On est très contents de revoir Yann, on discute longuement avec lui l'après-midi en buvant du thé, de tout, du bébé à venir, de ses travaux très réussis, de notre travail, de la situation en Argentine, de Cristina Kirchner, etc. On retrouve aussi la grande chambre en duplex si agréable de l'an dernier avec Val et Guy, et les patios fleuris. Et le soir, les pizzas chez le traiteur voisin et sa « gata » (sa chatte), qui nous reconnaît et tient avec un enthousiasme aussi débordant que l'an dernier à transformer nos bas de pantalons en bonnets de hussards!

Jeudi 18

Quand on est à BsAs, nos pas nous mènent invariablement vers San Telmo et son mercado couvert, quel que soit notre planning, aujourd'hui comme hier et comme demain sans doute; en l'occurrence, Yann nous ayant indiqué un magasin sur Carlos Calvo pour racheter une souris, de l'autre côté de l'avenida 9 de Julio, nous ne pouvons faire autrement que de prendre la rue Carlos Calvo en direction de... San Telmo. D'autant que nous voulons aussi rejoindre Puerto Madero, ancien port de BsAs devenu rapidement obsolète après sa construction et laissé des décennies à l'abandon avant sa remise à neuf et sa transformation en quartier branché et hors de prix. Mais il est très sympa, surtout sous le soleil, traversé par le río de la Plata qui charrie une terre ocre généreusement amenée par les ríos Parana et Uruguay.



Pas de chance, au terminal de bus où nous allons chercher nos billets pour Puerto Iguazú, tout est complet en « tutto letto » avec Via Bariloche ou en « suite ejécutivo » (les deux catégories ont des sièges inclinables à 180°) avec Crucero del Norte. Seule cette dernière compagnie a encore des sièges camas (à 160°) pour le 19, côte à côte et au milieu du bus.

Ensuite, toujours à pied, nous voilà repartis pour le cimetière de Recoleta, ou cimetière de toutes les démesures si l'on excepte sa taille, que l'on n'avait jamais visité au cours de nos précédents séjours. Ici sont enterrés généraux, politiques, grands bourgeois, intellectuels et artistes, dans des mausolées dominés par des anges, des archanges et des vierges de tous les âges et de toutes les tailles.



Le marbre noir ou rose côtoie le béton envahi par de délicates guirlandes de plantes grimpantes ou de fleurs sauvages.
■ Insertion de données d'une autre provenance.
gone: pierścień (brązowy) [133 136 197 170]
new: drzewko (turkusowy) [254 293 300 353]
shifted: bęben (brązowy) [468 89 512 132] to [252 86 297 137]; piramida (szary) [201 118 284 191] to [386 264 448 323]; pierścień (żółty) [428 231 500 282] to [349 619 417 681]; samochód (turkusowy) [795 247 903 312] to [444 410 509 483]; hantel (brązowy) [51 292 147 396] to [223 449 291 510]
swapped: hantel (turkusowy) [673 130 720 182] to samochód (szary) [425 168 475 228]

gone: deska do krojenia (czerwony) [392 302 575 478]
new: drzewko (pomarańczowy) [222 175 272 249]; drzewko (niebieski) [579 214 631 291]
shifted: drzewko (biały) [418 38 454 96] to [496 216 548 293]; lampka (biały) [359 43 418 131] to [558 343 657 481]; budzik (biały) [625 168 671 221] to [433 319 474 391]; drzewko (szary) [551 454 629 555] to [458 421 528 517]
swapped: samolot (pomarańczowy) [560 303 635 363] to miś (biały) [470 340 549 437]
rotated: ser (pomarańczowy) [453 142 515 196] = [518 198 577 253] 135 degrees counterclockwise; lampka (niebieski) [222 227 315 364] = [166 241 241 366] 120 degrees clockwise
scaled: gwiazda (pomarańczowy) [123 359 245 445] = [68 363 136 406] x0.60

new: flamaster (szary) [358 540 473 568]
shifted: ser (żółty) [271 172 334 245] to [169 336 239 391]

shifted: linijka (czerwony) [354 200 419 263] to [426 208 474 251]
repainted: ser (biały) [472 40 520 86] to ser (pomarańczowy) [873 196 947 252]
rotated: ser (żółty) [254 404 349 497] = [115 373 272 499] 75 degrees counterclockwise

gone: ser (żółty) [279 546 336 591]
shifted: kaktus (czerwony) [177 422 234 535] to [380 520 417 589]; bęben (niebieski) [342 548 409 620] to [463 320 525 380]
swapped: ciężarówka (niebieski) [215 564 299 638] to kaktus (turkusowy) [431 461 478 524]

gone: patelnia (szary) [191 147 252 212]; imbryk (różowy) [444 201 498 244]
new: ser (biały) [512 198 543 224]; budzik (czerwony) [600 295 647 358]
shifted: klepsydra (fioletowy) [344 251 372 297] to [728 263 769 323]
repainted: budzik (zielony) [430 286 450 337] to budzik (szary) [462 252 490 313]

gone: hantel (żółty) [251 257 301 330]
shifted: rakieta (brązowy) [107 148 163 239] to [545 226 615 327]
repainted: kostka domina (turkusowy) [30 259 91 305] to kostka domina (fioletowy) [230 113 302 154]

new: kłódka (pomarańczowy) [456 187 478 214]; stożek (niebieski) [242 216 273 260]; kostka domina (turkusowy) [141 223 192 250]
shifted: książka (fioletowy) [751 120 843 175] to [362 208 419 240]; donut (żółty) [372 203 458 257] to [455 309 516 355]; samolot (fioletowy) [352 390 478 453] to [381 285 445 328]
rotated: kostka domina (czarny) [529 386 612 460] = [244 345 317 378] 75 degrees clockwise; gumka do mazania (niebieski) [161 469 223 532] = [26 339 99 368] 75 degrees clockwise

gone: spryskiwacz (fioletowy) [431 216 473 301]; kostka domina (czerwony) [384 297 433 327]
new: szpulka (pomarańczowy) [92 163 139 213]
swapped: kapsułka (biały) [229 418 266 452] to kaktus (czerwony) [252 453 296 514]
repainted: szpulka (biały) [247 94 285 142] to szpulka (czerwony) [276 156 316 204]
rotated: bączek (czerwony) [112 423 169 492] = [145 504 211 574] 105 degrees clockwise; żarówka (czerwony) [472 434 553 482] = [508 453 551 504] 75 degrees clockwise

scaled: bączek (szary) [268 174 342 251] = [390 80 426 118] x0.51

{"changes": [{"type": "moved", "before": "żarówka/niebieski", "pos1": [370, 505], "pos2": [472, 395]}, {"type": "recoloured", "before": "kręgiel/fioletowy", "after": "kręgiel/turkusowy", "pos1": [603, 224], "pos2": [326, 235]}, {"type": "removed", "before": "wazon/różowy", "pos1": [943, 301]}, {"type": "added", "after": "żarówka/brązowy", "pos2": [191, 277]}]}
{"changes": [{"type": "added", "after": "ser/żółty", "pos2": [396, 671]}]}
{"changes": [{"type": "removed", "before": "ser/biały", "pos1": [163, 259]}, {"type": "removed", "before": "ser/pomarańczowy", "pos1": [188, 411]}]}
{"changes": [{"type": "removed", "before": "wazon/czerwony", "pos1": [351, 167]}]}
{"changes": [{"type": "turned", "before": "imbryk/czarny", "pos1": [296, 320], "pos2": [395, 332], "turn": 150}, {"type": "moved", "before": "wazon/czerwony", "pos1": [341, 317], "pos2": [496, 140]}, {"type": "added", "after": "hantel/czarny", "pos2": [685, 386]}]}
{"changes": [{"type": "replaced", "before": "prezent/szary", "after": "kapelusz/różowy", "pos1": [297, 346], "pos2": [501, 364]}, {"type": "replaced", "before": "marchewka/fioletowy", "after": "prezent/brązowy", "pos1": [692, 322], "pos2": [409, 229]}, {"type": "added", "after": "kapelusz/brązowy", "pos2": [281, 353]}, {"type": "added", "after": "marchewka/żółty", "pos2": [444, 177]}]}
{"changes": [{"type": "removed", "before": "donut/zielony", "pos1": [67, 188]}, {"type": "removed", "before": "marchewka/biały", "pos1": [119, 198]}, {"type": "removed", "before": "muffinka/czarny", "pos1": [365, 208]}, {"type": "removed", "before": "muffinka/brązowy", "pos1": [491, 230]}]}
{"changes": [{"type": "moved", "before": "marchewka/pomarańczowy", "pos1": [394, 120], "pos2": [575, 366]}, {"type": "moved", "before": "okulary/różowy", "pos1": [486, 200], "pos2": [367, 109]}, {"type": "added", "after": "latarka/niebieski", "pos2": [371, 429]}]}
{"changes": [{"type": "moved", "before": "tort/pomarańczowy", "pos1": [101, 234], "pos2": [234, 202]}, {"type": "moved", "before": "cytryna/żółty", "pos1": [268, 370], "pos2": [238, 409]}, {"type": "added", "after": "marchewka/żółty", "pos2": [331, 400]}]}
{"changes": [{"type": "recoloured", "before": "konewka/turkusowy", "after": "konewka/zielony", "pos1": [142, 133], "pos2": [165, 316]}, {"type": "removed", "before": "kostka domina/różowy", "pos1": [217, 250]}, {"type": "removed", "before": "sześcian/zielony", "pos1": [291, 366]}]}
Par les portes, la plupart du temps vitrées, on aperçoit à l’intérieur deux cercueils, l'un au-dessus de l'autre, et à droite un escalier qui descend dans la froideur, le silence et la pénombre de la terre. Une grille, souvent ouvragée, permet de distinguer, lorsqu'un rayon de soleil se glisse au travers, l'empilement des morts dans leurs boîtes luxueuses... Le dernier arrivé prend la place du cercueil qui est en haut et fait descendre au sous-sol le cercueil du bas. Dehors, le ciel est bleu, les promeneurs défilent à la recherche de la tombe d'Eva Perón, les chats au poil en bataille roulent des mécaniques, la vie poursuit son cours...

Nous quittons le cimetière et ses quatre mille tombes – dont près d’une centaine classées monuments historiques. Parmi elles on trouve de tout, du kitchissime, avec souvent un brin de mégalomanie, mais aussi de très belles choses. Encore une bonne marche pour rejoindre le métro à Callao; changement à Catedral, linea E, sortie à Independencia, et à 16 heures nous avons rejoint nos pénates.